◆三思一言◆◆◆2020.05.29
福田美術館本「洛外図屏風」
左隻第3~4扇
周遊ガイド
⑴嵐山・嵯峨一望 2021.05.29
嵯峨・嵐山の名所中の名所がズラリ。山は松、寺院や街道は竹の植生が丁寧に描き分けられています。「嵐山観音」は大悲閣千光寺で「千鳥淵」や「となせの瀧」も写実的です。こうしてみると天龍寺と嵐山が一体であったことが、よくわかります。注目すべきは渡月橋がないこと。度々流失して、橋が架けられていないこともあったのです。ちなみに中井本には描かれています。

> 演習問題
1. 洛外図屏風の嵐山・嵯峨を解説した本文によれば、「嵐山観音」とはどの寺のことですか。
2. 洛外図屏風の嵐山・嵯峨を解説した本文の続きを、最後の文の後から書いてください。

> 記録の抜粋
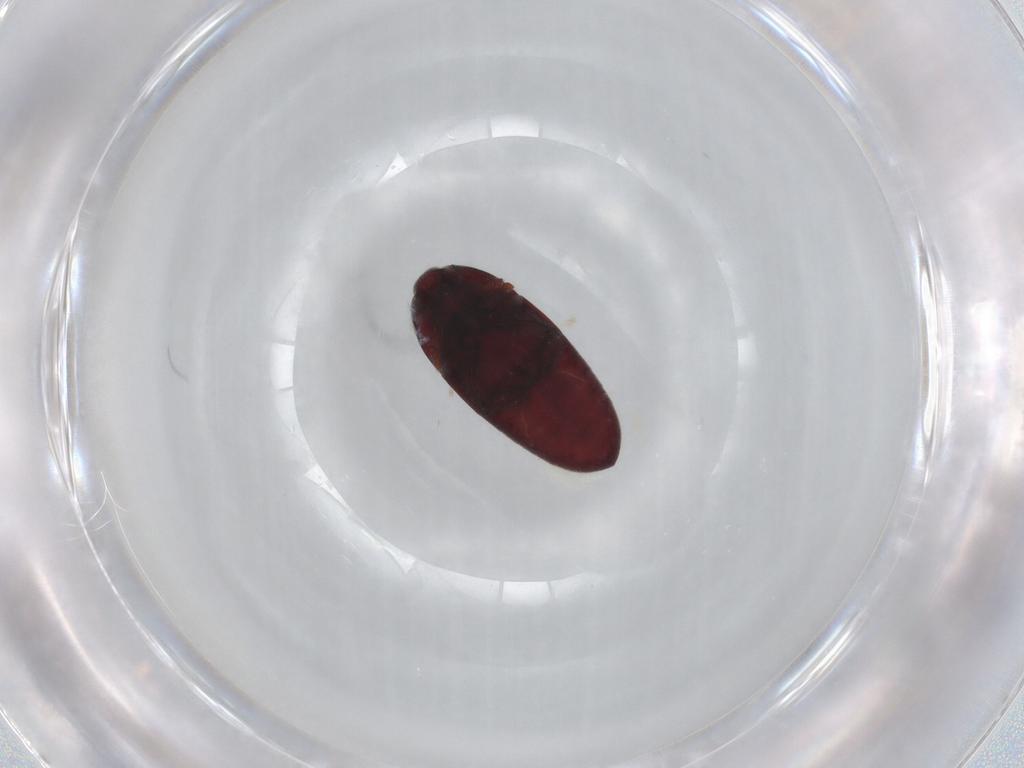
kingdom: Animalia
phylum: Arthropoda
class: Insecta
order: Coleoptera
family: Throscidae
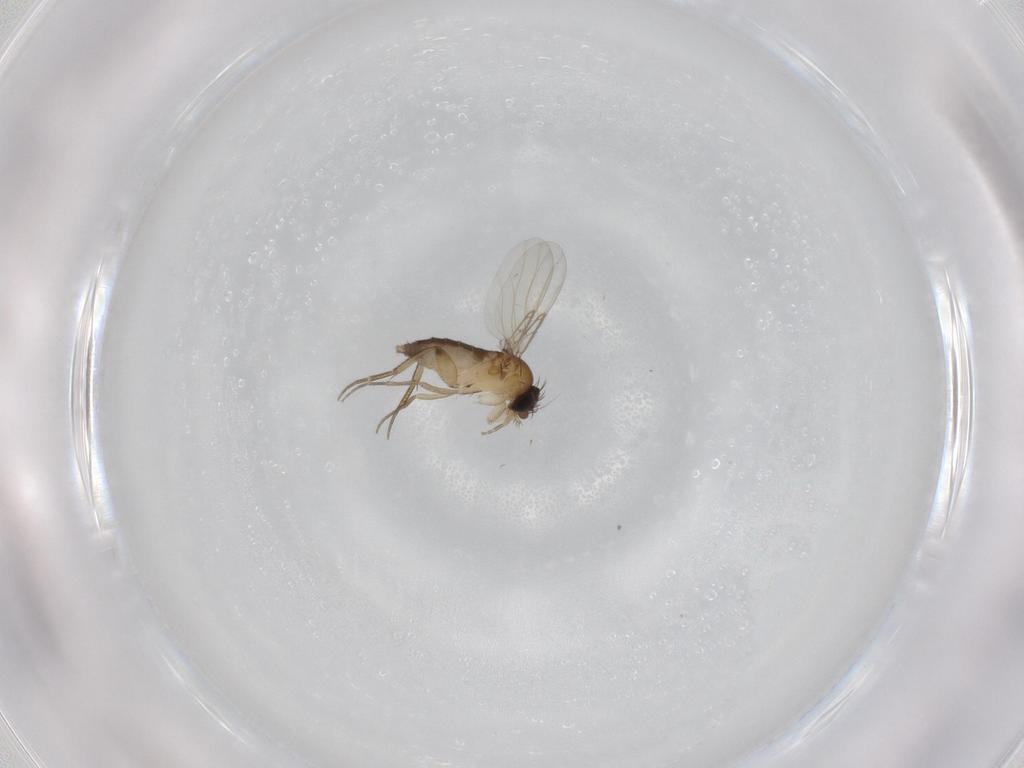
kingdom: Animalia
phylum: Arthropoda
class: Insecta
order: Diptera
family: Phoridae
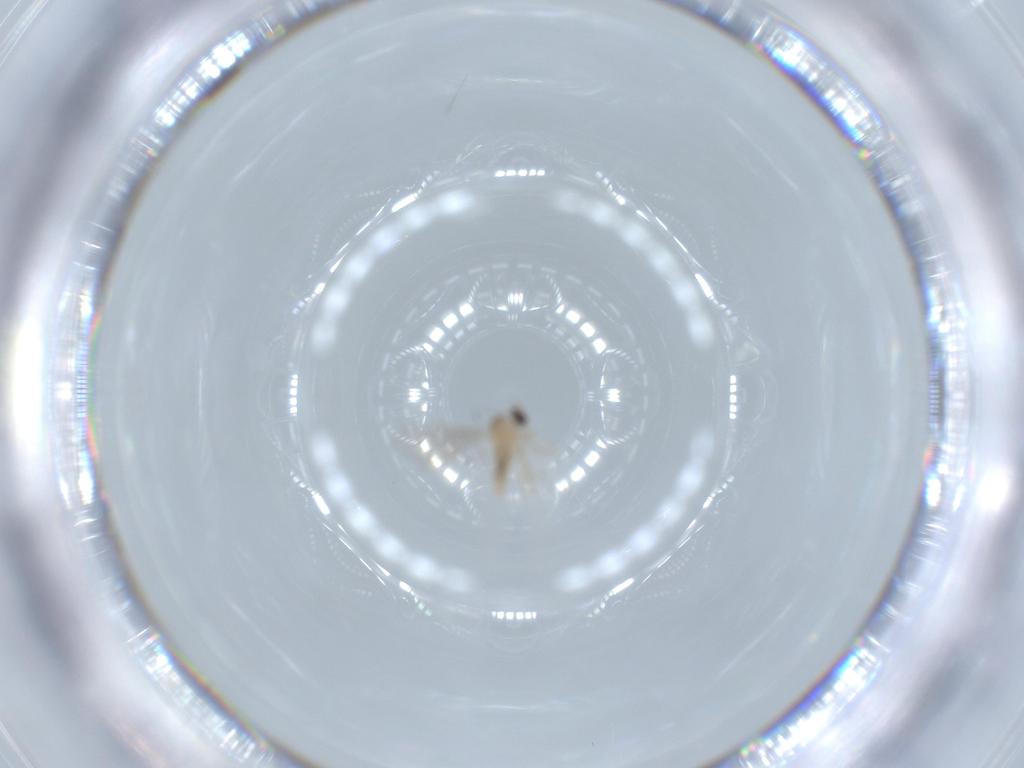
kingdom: Animalia
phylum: Arthropoda
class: Insecta
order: Diptera
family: Cecidomyiidae
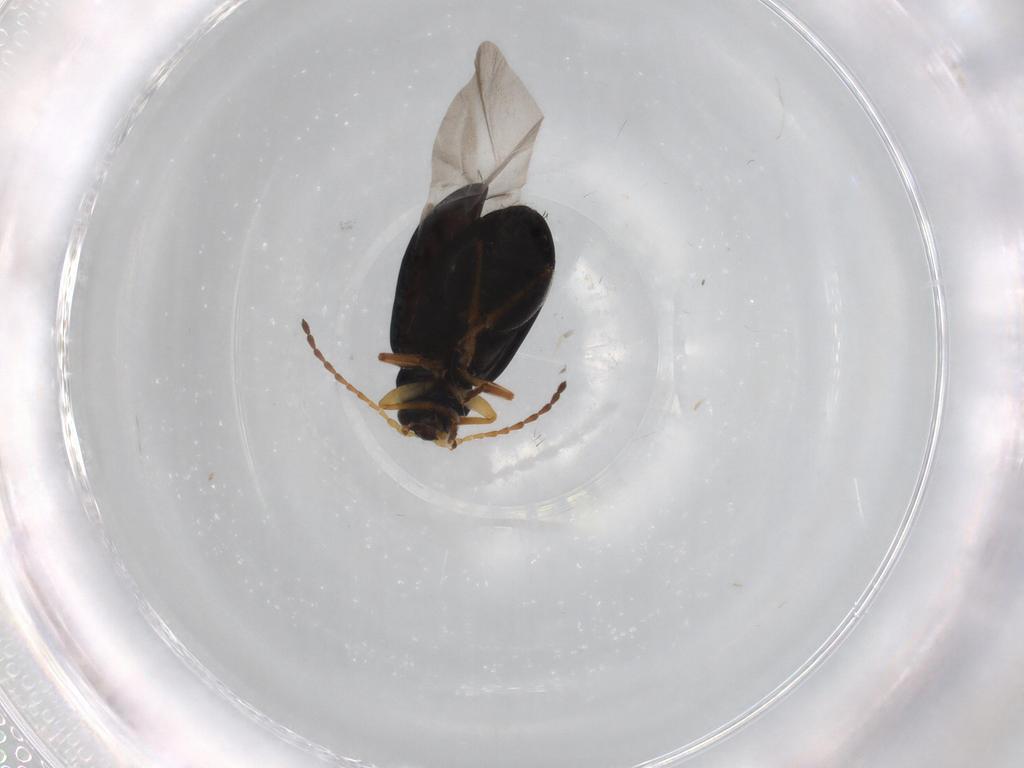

> 演習の解答
1. 大悲閣千光寺です。

2.
小倉山と愛宕山
さくらの渡月橋
保津川
⑵第3扇 鳥居本 2021.05.29
愛宕街道沿いに建ち並ぶ茅葺民家のようすは、一の鳥居付近で現在もその面影をみることができます。愛宕と清瀧の分かれ道にある茶店は平野屋。鳥居の右側に赤い点々で描かれた鳥居があることにも注目して下さい。「七月十六日山火」は、今に続く五山の送り火の一つ「鳥居形」。このあたりは昔からの埋葬地で、「万日寺(化野念仏寺)」の西の河原は、明治になって付近に散乱していた石塔を集めたものです。葬送地と送り火の関係がとてもよくわかります。
愛宕街道から化野念仏寺へ
愛宕神社一ノ鳥居。右を進むと清瀧。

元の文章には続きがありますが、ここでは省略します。